What he didn't nail was the ending. Throughout the book, Charlotte has three suitors, and part of the suspense, obviously, is in figuring out which one she finally ends up with. And yes, of course she winds up with one of them - in fact, the one I wanted her to wind up with. But it happened in such a contrived, deus ex machina sort of way, that it left me thoroughly disappointed in the book as well as in Charlotte herself. (Granted, something needed to be done to put an end to the book - by this point it's been 660 pages and no resolution is in sight.)

The final chapter reveals which guy she eventually wound up with by way of revealing others' reactions to her as his girlfriend rather than anything Charlotte herself feels about it. These are not two people who got together because they loved each other, it's two people who like what the other person does for them. Charlotte winds up becoming everything she seemed to hate at the beginning of the book, and she completely loses her identity by getting it caught up in her role to her new boyfriend. It forces the moral to be "popularity is the most important thing" rather than "to thine own self be true." In a way, it's true, I guess (especially when you're 18) but I wish more books would at least pretend it wasn't. At the end of Prep, I felt like Lee got her footing and found herself and realized that there was life beyond teenagerhood. The lesson Charlotte learns is that the right boyfriend will make her popular.

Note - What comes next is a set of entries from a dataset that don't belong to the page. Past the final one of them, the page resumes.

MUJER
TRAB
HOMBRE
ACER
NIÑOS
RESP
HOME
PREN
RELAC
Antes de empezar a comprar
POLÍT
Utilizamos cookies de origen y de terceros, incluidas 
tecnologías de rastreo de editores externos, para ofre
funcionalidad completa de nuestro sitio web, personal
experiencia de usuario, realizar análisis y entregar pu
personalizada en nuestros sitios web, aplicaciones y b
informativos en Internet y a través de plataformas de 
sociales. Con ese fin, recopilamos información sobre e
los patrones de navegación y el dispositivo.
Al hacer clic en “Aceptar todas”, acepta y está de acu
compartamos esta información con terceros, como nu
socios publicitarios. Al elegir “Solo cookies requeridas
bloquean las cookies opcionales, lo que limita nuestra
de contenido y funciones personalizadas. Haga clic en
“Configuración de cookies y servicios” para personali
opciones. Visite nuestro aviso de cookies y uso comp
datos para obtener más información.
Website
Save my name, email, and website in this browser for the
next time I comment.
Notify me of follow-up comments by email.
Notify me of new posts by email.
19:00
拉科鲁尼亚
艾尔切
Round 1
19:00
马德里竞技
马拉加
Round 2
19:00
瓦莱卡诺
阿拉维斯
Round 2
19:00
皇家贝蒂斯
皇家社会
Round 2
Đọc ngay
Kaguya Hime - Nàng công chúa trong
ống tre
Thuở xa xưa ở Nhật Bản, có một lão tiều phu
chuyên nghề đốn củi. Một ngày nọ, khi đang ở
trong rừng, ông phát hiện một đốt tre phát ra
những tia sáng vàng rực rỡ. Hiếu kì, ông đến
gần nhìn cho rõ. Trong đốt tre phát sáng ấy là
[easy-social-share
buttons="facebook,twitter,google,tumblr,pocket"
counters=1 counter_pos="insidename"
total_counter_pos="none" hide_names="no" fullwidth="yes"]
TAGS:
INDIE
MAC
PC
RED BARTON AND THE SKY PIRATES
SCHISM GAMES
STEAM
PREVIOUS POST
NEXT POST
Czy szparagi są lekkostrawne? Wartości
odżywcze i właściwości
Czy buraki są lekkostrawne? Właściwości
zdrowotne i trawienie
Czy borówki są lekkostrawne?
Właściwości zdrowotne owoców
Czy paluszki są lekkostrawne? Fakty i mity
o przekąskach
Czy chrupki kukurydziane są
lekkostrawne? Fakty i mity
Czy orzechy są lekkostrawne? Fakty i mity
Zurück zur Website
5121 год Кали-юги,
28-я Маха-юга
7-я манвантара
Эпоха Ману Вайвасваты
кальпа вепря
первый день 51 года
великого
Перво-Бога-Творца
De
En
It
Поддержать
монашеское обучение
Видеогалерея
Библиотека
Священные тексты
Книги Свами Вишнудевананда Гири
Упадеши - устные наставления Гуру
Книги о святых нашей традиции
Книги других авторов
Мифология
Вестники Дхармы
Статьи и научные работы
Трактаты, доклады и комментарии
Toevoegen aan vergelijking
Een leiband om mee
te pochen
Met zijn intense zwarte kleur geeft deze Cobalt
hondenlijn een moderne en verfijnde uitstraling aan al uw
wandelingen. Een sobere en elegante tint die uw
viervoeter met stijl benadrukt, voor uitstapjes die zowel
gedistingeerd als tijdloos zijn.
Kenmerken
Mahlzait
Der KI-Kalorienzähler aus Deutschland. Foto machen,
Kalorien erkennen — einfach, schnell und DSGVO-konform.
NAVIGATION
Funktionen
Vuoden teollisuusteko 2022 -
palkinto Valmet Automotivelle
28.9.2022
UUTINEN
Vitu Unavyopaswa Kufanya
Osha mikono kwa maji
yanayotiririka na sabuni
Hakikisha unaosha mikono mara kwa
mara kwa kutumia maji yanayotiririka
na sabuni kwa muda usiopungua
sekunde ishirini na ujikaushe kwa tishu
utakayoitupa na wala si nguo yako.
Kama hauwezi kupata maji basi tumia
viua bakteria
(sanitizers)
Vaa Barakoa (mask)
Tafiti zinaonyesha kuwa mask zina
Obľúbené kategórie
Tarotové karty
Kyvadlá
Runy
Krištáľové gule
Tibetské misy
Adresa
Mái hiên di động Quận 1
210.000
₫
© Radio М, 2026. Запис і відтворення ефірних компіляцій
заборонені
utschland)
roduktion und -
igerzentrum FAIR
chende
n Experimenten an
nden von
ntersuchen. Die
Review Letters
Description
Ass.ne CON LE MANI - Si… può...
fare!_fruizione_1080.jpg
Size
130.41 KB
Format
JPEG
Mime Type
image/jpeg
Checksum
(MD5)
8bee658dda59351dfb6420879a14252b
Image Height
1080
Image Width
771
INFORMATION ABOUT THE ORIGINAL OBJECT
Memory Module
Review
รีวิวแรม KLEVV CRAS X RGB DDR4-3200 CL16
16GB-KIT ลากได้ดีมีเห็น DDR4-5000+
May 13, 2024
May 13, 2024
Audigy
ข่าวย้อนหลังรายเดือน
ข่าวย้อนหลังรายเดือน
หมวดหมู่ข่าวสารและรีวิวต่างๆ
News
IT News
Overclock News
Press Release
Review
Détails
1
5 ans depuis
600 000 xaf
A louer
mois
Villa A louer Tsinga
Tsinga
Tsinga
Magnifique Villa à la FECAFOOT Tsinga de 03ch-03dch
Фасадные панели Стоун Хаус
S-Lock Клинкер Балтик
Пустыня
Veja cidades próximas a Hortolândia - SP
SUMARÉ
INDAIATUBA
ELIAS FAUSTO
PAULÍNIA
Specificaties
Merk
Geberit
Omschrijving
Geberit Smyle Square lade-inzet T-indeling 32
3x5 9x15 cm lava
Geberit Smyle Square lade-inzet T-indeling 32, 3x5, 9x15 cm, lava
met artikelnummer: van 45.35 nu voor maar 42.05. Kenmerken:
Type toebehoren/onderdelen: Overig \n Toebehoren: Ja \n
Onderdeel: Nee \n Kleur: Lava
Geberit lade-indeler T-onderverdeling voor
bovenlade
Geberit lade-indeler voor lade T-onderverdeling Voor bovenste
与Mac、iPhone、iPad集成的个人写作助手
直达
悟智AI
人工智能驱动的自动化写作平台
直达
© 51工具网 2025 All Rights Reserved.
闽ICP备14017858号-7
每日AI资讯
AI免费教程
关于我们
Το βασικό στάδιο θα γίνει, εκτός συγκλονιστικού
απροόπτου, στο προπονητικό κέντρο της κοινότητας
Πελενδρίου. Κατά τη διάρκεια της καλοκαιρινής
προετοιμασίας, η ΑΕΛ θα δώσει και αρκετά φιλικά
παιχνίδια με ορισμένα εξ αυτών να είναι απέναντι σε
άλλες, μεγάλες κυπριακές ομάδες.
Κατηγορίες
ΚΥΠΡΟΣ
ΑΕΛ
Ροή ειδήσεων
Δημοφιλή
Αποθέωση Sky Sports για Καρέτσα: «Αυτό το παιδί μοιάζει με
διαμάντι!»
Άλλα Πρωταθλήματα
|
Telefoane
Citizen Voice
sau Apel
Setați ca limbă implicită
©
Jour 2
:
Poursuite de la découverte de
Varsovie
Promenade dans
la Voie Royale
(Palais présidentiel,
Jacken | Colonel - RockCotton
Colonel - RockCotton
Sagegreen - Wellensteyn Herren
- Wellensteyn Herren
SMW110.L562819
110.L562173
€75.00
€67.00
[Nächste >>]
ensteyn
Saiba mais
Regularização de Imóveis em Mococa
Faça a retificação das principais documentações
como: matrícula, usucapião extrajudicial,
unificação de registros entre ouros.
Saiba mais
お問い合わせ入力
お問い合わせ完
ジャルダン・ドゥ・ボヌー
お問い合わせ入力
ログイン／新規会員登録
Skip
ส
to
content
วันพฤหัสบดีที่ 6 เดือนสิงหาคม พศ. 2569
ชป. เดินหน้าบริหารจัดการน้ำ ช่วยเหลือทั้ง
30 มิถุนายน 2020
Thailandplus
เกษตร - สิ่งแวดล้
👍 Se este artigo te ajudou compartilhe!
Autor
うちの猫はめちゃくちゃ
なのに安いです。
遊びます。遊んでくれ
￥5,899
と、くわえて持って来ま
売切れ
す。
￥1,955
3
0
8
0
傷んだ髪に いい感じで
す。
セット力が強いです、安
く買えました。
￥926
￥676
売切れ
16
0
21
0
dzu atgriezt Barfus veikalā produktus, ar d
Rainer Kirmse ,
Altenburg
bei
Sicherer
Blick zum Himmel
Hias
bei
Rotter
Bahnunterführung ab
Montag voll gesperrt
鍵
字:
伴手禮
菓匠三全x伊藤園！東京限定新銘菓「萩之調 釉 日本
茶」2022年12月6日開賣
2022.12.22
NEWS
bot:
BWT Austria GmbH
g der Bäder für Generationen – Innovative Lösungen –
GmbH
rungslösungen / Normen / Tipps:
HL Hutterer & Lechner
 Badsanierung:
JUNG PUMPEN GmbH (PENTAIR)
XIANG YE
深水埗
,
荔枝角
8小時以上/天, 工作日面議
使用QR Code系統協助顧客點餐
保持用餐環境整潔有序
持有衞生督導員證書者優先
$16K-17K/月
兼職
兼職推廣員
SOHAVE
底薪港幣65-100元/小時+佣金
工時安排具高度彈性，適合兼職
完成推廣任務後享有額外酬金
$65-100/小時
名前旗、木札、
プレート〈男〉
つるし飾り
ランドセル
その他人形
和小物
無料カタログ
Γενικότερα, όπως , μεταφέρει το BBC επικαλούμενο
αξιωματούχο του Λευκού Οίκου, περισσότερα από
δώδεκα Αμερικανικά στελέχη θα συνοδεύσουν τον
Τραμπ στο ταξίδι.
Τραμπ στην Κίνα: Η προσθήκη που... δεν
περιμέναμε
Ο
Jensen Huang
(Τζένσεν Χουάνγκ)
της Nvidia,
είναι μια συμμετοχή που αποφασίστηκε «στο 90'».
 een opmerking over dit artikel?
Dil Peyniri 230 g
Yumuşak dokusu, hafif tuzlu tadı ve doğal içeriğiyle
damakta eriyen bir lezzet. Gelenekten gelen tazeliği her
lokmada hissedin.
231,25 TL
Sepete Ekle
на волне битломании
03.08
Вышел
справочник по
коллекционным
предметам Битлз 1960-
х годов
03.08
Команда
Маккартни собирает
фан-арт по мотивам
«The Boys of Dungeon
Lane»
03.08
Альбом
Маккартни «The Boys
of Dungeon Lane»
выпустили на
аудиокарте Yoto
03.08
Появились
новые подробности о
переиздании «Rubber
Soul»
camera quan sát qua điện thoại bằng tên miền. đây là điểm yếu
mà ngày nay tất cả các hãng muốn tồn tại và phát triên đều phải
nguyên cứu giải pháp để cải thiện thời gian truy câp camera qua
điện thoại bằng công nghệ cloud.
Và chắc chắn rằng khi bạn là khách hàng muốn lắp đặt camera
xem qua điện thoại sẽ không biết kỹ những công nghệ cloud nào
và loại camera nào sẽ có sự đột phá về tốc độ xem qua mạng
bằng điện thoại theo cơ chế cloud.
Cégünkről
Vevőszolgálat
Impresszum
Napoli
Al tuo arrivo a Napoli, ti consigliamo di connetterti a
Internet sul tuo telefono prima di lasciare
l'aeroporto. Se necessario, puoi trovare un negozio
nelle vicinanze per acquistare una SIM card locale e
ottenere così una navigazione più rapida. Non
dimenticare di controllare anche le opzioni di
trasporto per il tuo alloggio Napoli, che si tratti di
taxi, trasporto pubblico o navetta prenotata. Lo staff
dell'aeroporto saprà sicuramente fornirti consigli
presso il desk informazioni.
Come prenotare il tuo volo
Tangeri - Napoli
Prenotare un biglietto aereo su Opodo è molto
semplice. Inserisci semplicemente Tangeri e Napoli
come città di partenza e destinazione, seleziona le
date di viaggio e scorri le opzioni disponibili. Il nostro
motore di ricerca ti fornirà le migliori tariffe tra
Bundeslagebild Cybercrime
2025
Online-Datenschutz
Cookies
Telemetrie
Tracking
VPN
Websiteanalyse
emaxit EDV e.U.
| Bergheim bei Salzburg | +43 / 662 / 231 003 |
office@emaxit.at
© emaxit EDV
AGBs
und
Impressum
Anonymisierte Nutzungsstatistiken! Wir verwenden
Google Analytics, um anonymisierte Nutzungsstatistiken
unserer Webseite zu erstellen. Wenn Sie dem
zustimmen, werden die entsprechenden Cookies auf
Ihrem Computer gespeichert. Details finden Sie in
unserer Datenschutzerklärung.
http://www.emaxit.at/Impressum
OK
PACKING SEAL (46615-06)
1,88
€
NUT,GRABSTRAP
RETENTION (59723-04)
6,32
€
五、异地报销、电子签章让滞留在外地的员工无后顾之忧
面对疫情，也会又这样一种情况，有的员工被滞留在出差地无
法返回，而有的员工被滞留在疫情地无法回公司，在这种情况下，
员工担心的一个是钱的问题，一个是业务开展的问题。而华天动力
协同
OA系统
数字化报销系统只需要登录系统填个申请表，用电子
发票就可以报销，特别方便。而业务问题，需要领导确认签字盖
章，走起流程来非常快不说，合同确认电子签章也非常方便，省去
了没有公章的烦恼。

To say nothing for the fact that all three of the men in her life - the dumb jock who yearns to be seen as something other than a dumb jock, the nerdy brainy kid who insinuates himself into the girl's good graces by becoming her best friend, and the incipient alcoholic frat boy who craves only popularity and notches in his bedpost - are fairly one-dimensional. Charlotte herself is only slightly more complicated. Thing is, there are plenty of athletes who get good grades, there are plenty of nerdy brainy kids who treat women like shit, and there are plenty of frat boys who do actually see women as people and not merely as objects. Tom Wolfe does a disservice to anybody who's ever been a jock, a nerd, OR a frat boy in these three characters.

Personally, if I'd been writing the book, aside from trimming at least 100 pages, I'd have had Charlotte's eventual relationship mean something to only her, and possibly the boy she winds up with. I'd show them. I'd give them the chance to fall in love, and let the reader wonder what the campus thought of it, because it really wouldn't matter, ultimately.

Granted, in my own life, it took me about ten years of dating to get to the point where I was only minimally self-conscious about how my relationships mattered in the context of my public image. But if you were writing MY story, rather than Charlotte's, you'd have to go inside my head to do it, because how my love life reflects on my popularity is finally, blessedly, a complete nonfactor. (Ironically, my boyfriend was in a frat.)